=== Task objective ===
Every entry below should be copied exactly, minus the pictures.

--

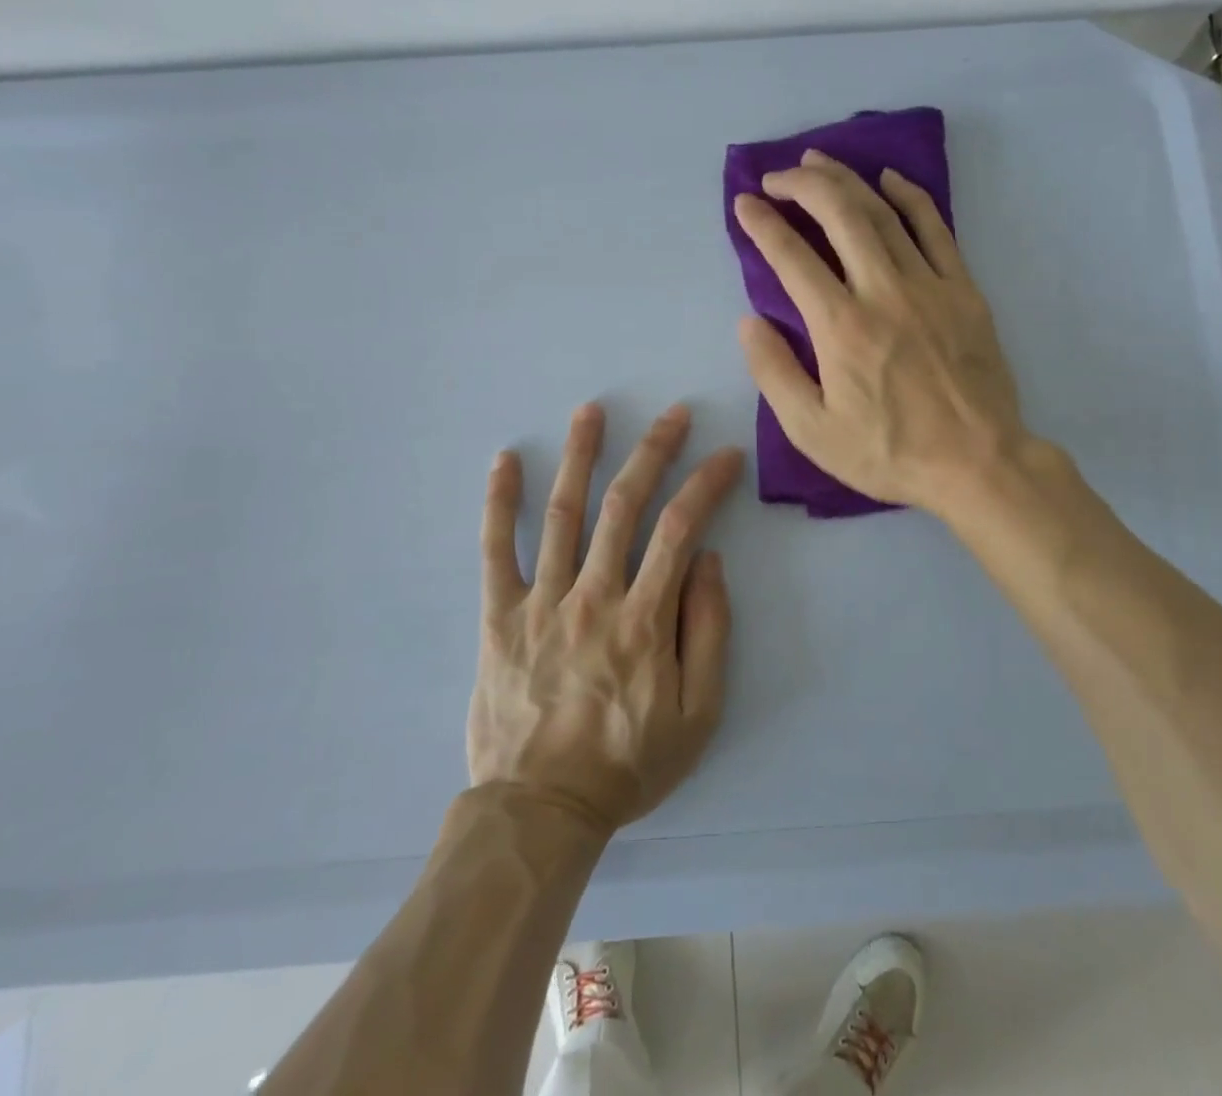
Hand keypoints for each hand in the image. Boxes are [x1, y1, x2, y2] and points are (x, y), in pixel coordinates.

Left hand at [468, 403, 744, 832]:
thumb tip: (707, 561)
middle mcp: (593, 595)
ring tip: (591, 411)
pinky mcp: (499, 616)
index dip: (706, 484)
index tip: (726, 455)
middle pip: (624, 505)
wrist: (541, 809)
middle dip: (653, 451)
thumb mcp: (697, 714)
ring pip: (563, 513)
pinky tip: (505, 460)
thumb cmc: (628, 763)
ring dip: (579, 456)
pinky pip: (495, 550)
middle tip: (673, 414)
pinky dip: (500, 502)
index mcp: (644, 619)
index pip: (681, 529)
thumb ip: (708, 631)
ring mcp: (541, 601)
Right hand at [733, 150, 1025, 515]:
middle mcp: (882, 291)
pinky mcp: (963, 289)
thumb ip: (774, 372)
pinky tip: (889, 179)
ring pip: (882, 212)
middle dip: (802, 184)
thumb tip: (749, 321)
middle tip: (776, 176)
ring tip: (817, 162)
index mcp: (840, 326)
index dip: (763, 224)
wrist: (978, 463)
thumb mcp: (813, 431)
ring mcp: (928, 284)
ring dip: (846, 179)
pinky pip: (935, 228)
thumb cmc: (890, 452)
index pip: (792, 257)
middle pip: (839, 214)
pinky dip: (910, 197)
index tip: (745, 204)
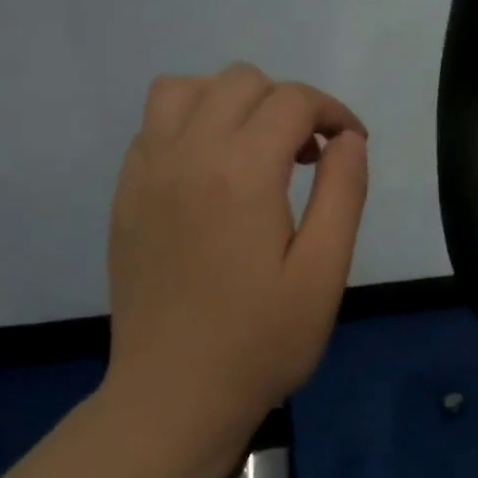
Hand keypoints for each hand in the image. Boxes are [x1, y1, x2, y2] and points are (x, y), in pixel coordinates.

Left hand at [103, 63, 367, 469]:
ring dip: (232, 102)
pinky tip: (214, 171)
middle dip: (288, 103)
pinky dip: (192, 123)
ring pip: (186, 88)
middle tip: (309, 156)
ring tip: (257, 149)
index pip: (292, 101)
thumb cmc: (261, 341)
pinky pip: (155, 124)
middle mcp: (187, 155)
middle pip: (241, 81)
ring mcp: (147, 172)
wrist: (173, 396)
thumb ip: (343, 192)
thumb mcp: (325, 272)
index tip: (351, 145)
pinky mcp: (126, 194)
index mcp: (242, 173)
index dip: (333, 111)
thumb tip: (347, 139)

--

=== Written solution ===
Hand keypoints for each hand in the image. Boxes are [x1, y1, x2, y2] and points are (x, y), in pixel coordinates.

Left hand at [468, 403, 744, 832]:
thumb tip: (707, 561)
middle mcp: (593, 595)
ring tip: (591, 411)
pinky mcp: (499, 616)
index dip: (706, 484)
index tip: (726, 455)
middle pip: (624, 505)
wrist: (541, 809)
middle dip: (653, 451)
thumb mcp: (697, 714)
ring pip: (563, 513)
pinky tip: (505, 460)
thumb cmc: (628, 763)
ring dip: (579, 456)
pinky pip: (495, 550)
middle tip: (673, 414)
pinky dip: (500, 502)
index mcp: (644, 619)
index pip: (681, 529)
thumb ip: (708, 631)
ring mcp: (541, 601)
Right hand at [733, 150, 1025, 515]:
middle mcp: (882, 291)
pinky mcp: (963, 289)
thumb ip: (774, 372)
pinky tip: (889, 179)
ring pip: (882, 212)
middle dip: (802, 184)
thumb tip: (749, 321)
middle tip: (776, 176)
ring tip: (817, 162)
index mcp: (840, 326)
index dip: (763, 224)
wrist: (978, 463)
thumb mcp: (813, 431)
ring mcp: (928, 284)
ring dip: (846, 179)
pinky pip: (935, 228)
thumb cmc: (890, 452)
index pip: (792, 257)
middle pip: (839, 214)
pinky dip: (910, 197)
index tip: (745, 204)
Hand keypoints for each hand in the image. Boxes are [x1, y1, x2, y2] and points are (x, y), in pixel coordinates.

Left hand at [103, 63, 367, 469]:
ring dip: (232, 102)
pinky tip: (214, 171)
middle dip: (288, 103)
pinky dip: (192, 123)
ring pip: (186, 88)
middle tip: (309, 156)
ring tip: (257, 149)
index pip: (292, 101)
thumb cmc: (261, 341)
pinky pip: (155, 124)
middle mcp: (187, 155)
middle pip: (241, 81)
ring mcp: (147, 172)
wrist: (173, 396)
thumb ip: (343, 192)
thumb mcp: (325, 272)
index tip: (351, 145)
pinky mcp: (126, 194)
index mcp: (242, 173)
index dip: (333, 111)
thumb tip: (347, 139)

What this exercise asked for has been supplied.